Это была еще не весна, а робкое ее обещание. Словно девочка, проскакав на одной ножке, таинственно шепнула: «А у меня есть секрет!» и приоткрыла сомкнутую ладонь. И из этой живой, перламутровой раковины ослепило и обдало такой ошеломляющей весной, зеленой, звенящей, ароматной, что земля уплыла из-под ног.

— Скоро все повторится, и будет по-настоящему, — успокаивала себя Наташа, констатируя, как вслед за исчезнувшим солнцем испарился запах проснувшихся соков едва обнажившейся земли. И как утомленный постом мечтает о жареной индейке, представила себя на пляже — томную и разнеженную, пронзенную мириадами тонюсеньких, медово-солнечных иголочек, пьянящих, усыпляющих, реанимирующих.

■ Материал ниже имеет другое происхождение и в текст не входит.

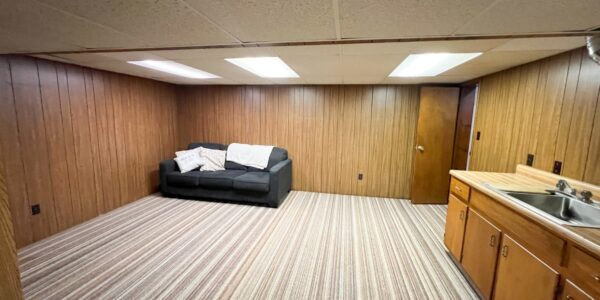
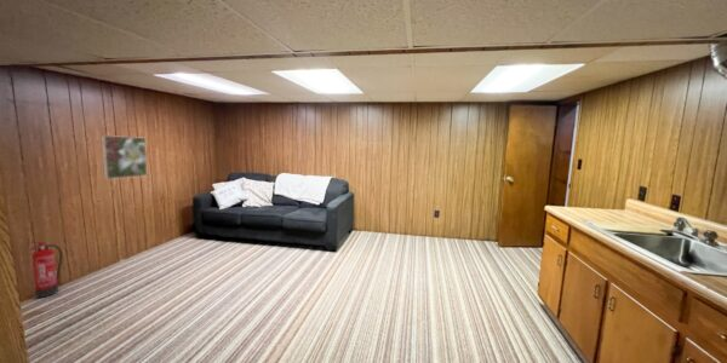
+ fire extinguisher [27,241,64,299]
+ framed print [101,134,149,180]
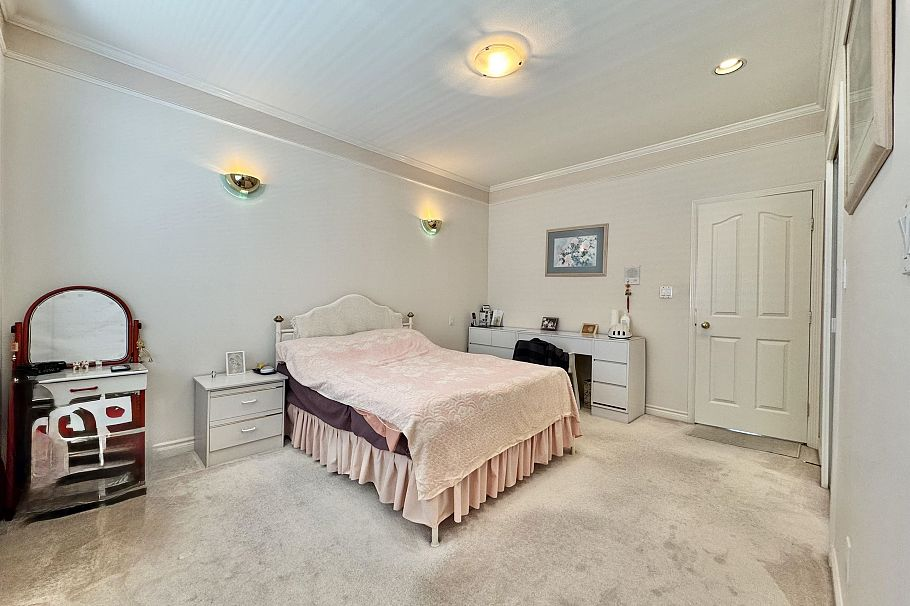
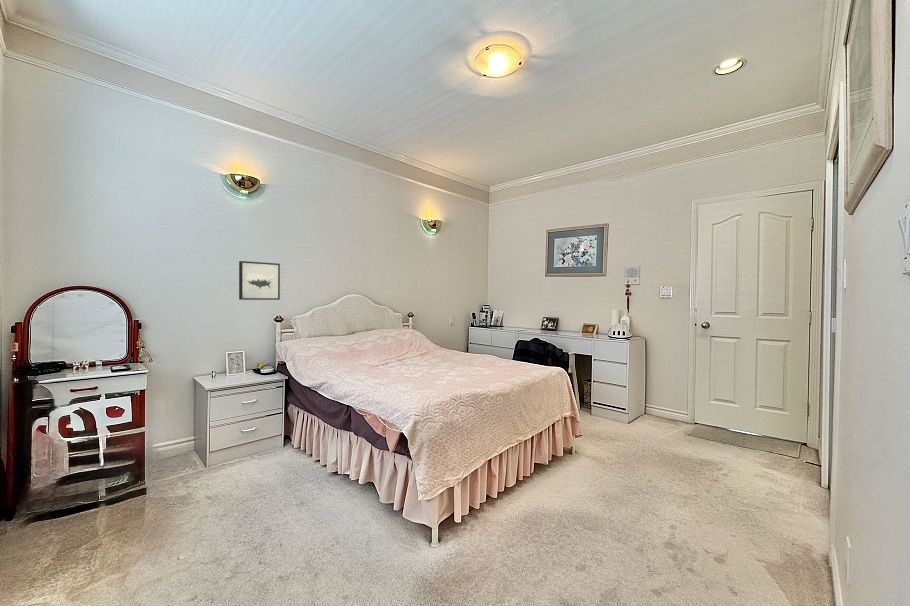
+ wall art [238,260,281,301]
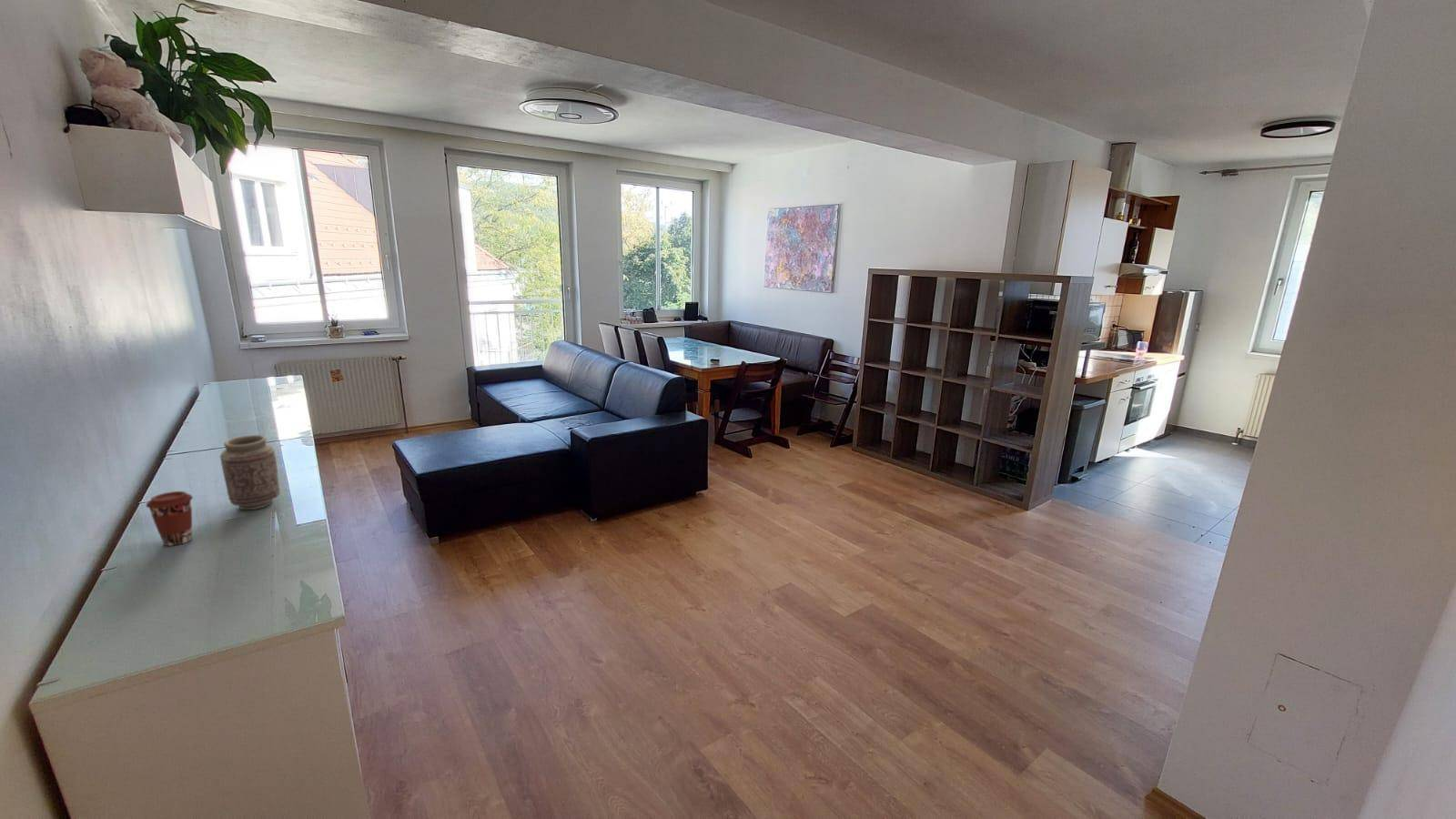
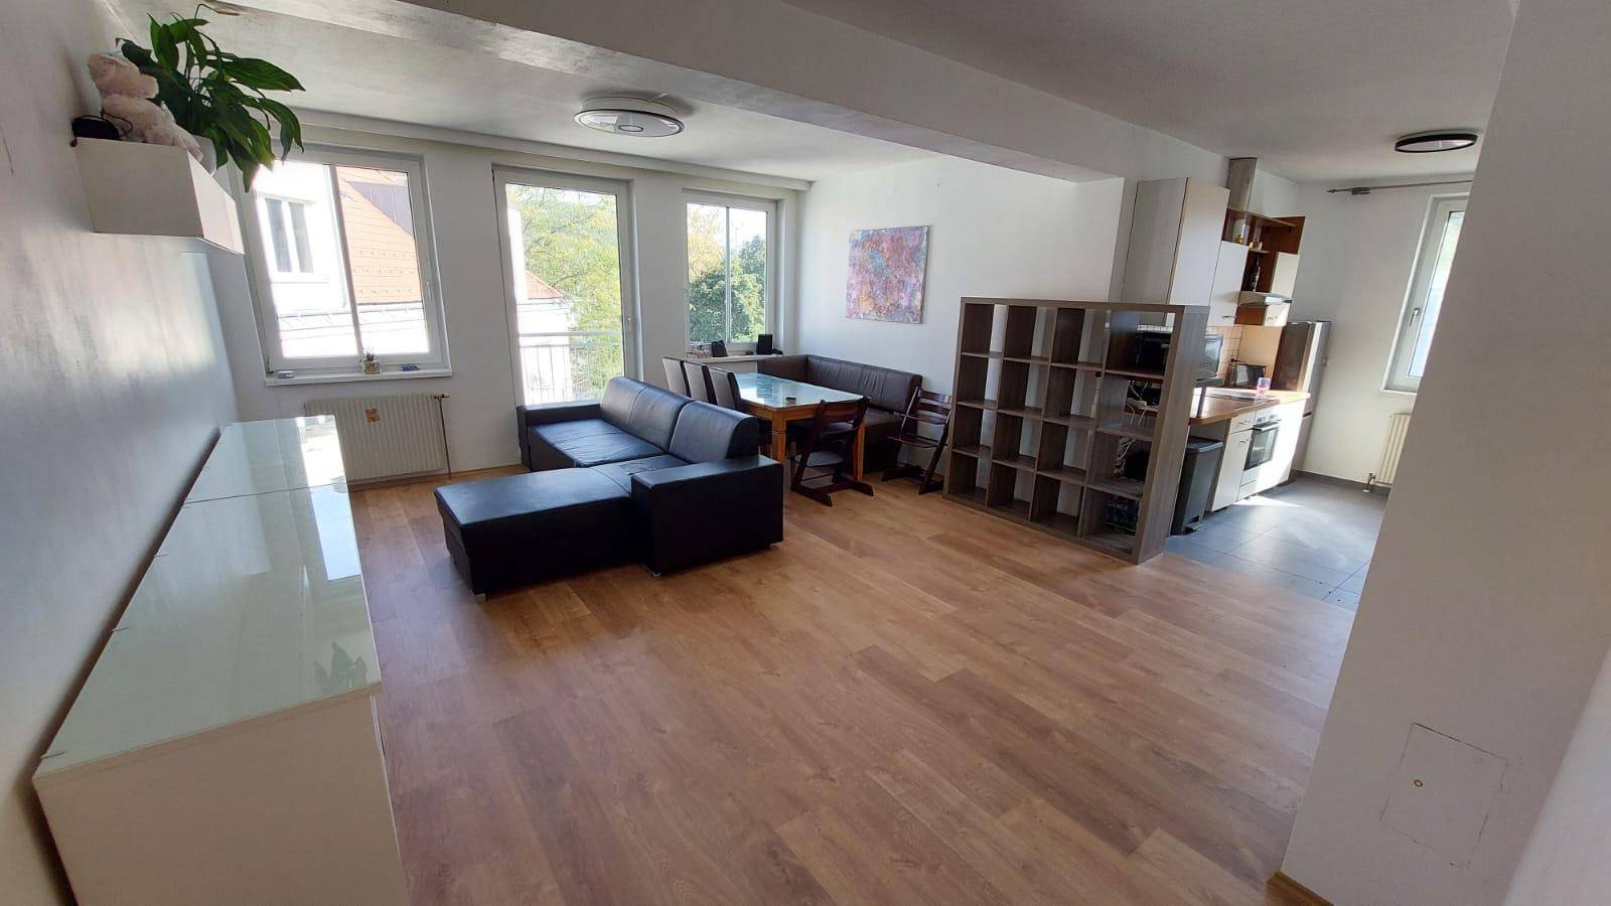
- coffee cup [145,490,194,547]
- vase [219,434,281,511]
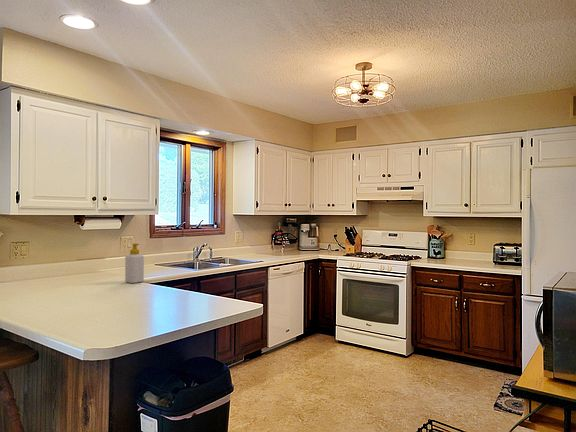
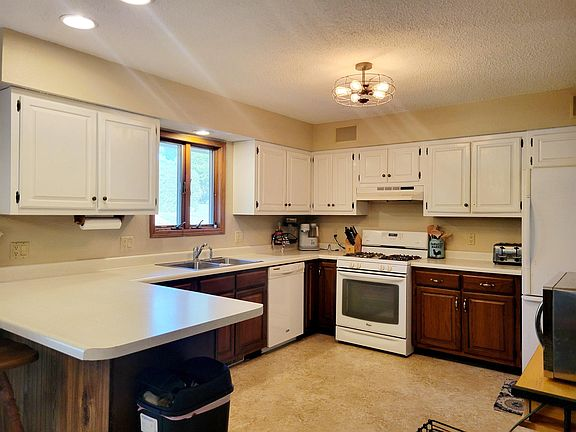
- soap bottle [124,242,145,284]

Как все же просто устроена жизнь — каждый при рождении получает мешок несметных богатств — длинную, почти бесконечную, тянущуюся ириской жизнь, здоровье, энергию, крепкие зубы, упругую кожу, хорошую память, способности, неутомимость в любви и желаниях. И, не понимая ценности этих подарков, бездумно расходует их, как попало — что-то рассыпая пригоршнями, что-то небрежно задвигая ногой в пыльный угол. А мешок все легчает и легчает, пока от сокровищ не остаются лишь жалкие, заплесневелые крошки… И вот тогда наступает прозрение — боже, какое счастье быть молодым! И постаревшие мальчики с обвислыми щеками гарцуют возле юных девушек, надеясь их очаровать своими искусственными улыбками, а подтекшие, как пирожные на солнце, бывшие девочки, выставив на показ то, что раньше не нуждалось в рекламе, призывно, но тщетно, (тщетно!) стреляют глазками.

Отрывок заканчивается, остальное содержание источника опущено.